My son, my only child, left today for his last day of school…. ever.

This is the last day of his senior year. The last day of our morning routine that has been in place for the last 13 years. The last day I can really see him as a child. When he gets home today he will essentially be at the point of his life where his is ready to be on his own. Not that he is going to pack his car and run out the door this afternoon, no, I know how to disable his car. Just kidding – sort of….

No, he is not leaving the house today, but this day does mark the end of a very big part of both of our lives; his childhood. Don’t get me wrong, he is completely ready, equipped and able to take care of himself and that is exactly what I wanted. However, I suddenly don’t want that quite as much as I did earlier in the process of raising him.

I am currently caught in the cross hairs of the tug of war that comes with letting go of my child:

  • I am so proud of his accomplishments and his graduation, but I don’t want it to be over.
  • I am excited about his being able to go off to college and start living on his own, but I don’t want him to go.
  • I am excited to see where his life leads him, but I want to go with him.
  • I want him to be independent and love creating his own life, but I don’t at the same time.
  • I don’t want him to need me on a daily basis anymore, but I do.
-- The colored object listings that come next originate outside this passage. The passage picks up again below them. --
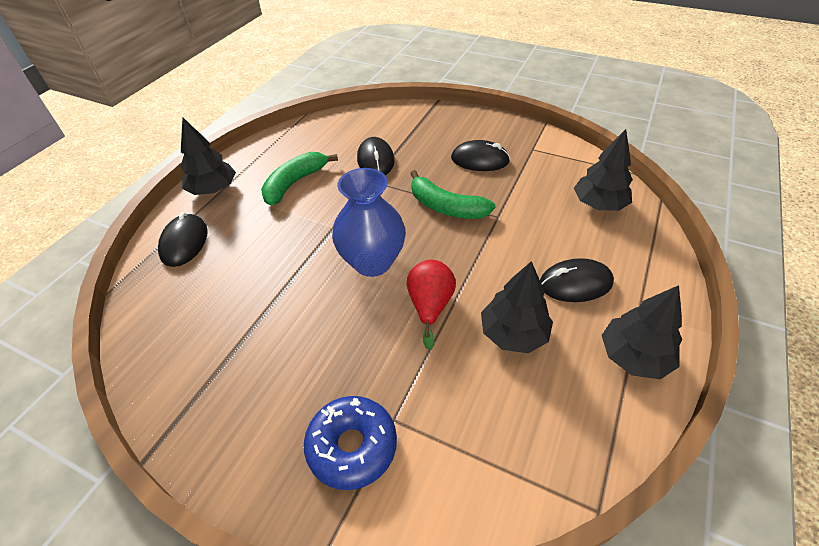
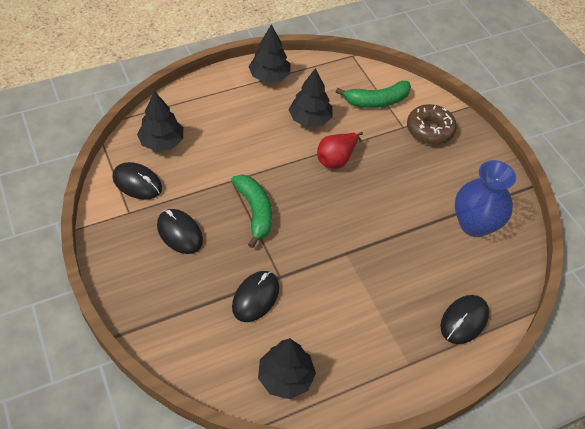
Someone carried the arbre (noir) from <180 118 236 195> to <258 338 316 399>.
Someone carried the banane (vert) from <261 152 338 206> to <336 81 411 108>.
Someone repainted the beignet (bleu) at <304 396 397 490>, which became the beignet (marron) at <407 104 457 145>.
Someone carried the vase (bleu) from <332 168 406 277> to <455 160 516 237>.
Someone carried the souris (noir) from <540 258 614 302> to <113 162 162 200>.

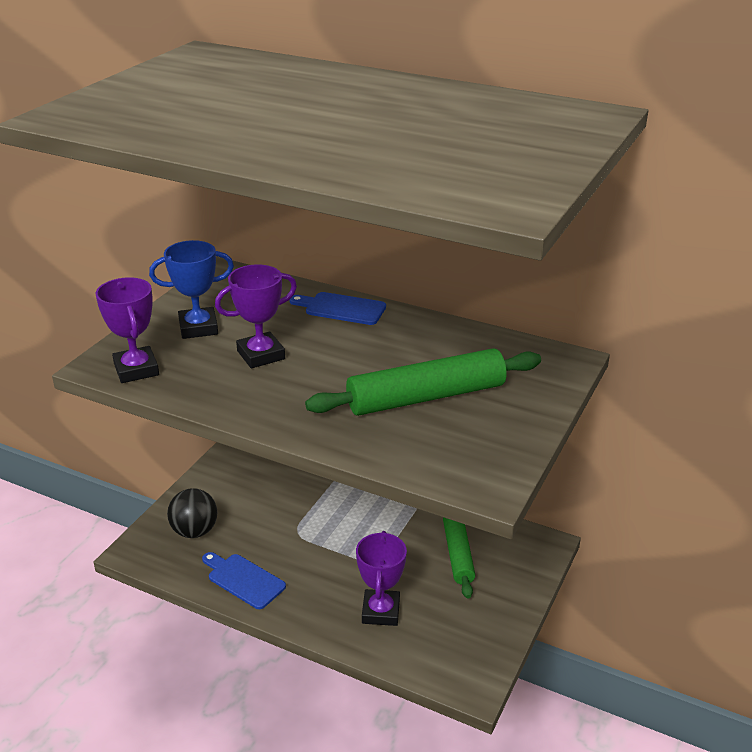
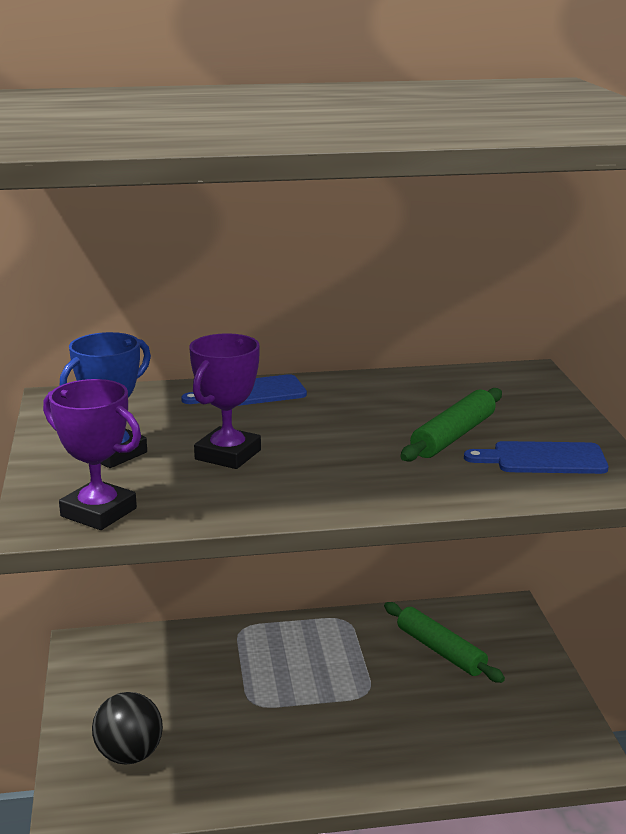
Someone carried the planche à découper (bleu) from <202 552 286 609> to <464 441 608 474>.
Someone scaled the rouleau à pâtisserie (vert) at <305 348 541 416> by 0.65.
Someone took away the trophée (violet) at <356 531 407 626>.

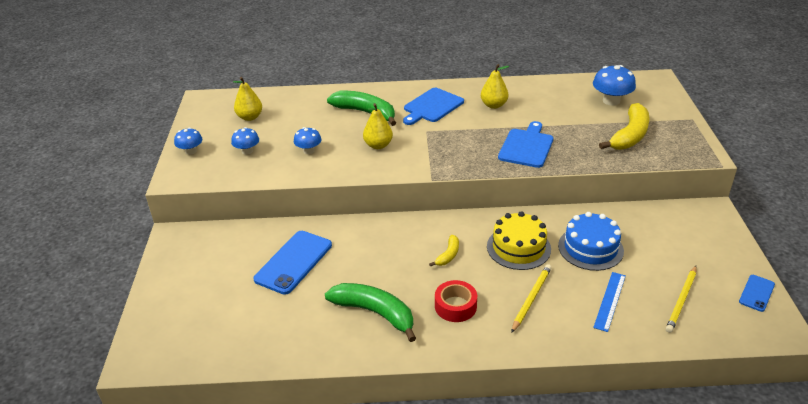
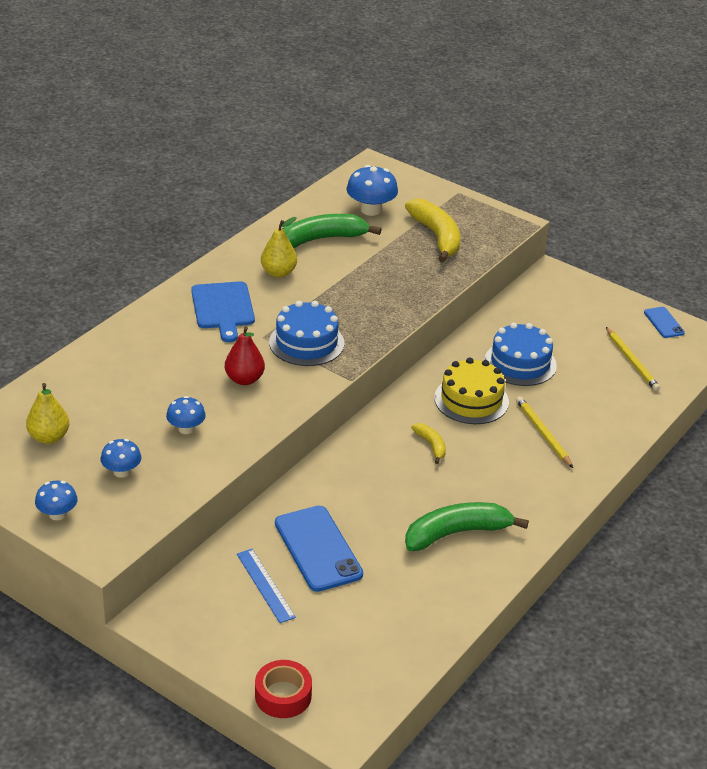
Someone carried the banane (vert) from <327 91 396 126> to <282 214 382 248>.
Someone repainted the poire (jaune) at <363 103 393 149>, which became the poire (rouge) at <225 326 265 385>.
Someone carried the ruban adhésif (rouge) from <435 280 477 322> to <255 660 312 718>.
Someone took away the planche à découper (bleu) at <498 121 553 168>.
Someone carried the règle (bleu) from <593 272 626 332> to <237 549 296 623>.
Someone put down the gâteau (bleu) at <269 301 344 366>.

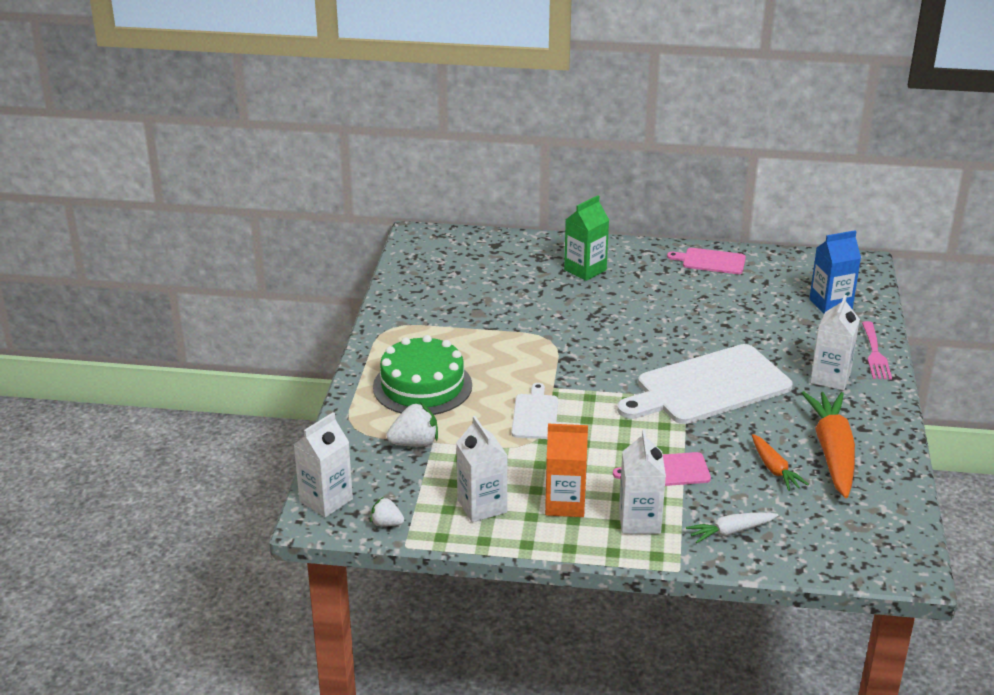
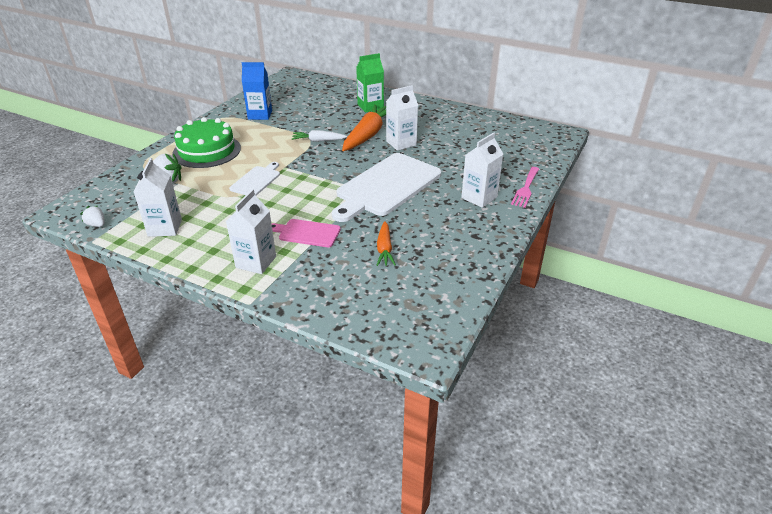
Someone carried the brique de lait (blanc) from <293 412 353 517> to <386 85 418 151>.
Someone took away the brique de lait (orange) at <545 424 588 517>.
Someone rotated the planche à découper (blanc) at <617 344 793 424> by 45 degrees counterclockwise.
Someone took away the planche à découper (rose) at <667 248 746 274>.
Someone carried the carotte (blanc) from <686 512 778 543> to <292 130 347 142>.
Someone carried the carotte (orange) from <802 391 855 498> to <342 104 386 151>.
Someone carried the brique de lait (bleu) from <809 230 861 314> to <242 62 272 120>.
In a few days my son will walk across the stage and receive his high school diploma. And the giant door to his childhood will effectively slam shut. Granted, another much more exciting door will be opening for him, but all I see is the one that is closing. I also know that he may be back for a while after college, but that won’t be quite the same.

People always told me to enjoy every moment because it will be gone so quickly. How is it that 18 years can be gone in the blink of an eye? I loved every second of his childhood and I can only hope that I gave him all the tools and experiences he will need to make the right choices and to be able to chase his dreams wherever they may lead.

In the end, that is what I really want. I want him to go out and experience life, make his own decisions and chase his dreams. All the while knowing that he always has a soft place to land when life is hard and when some dreams don’t work out.

How have you dealt with the transition from child to adult with your children? I would love some tips!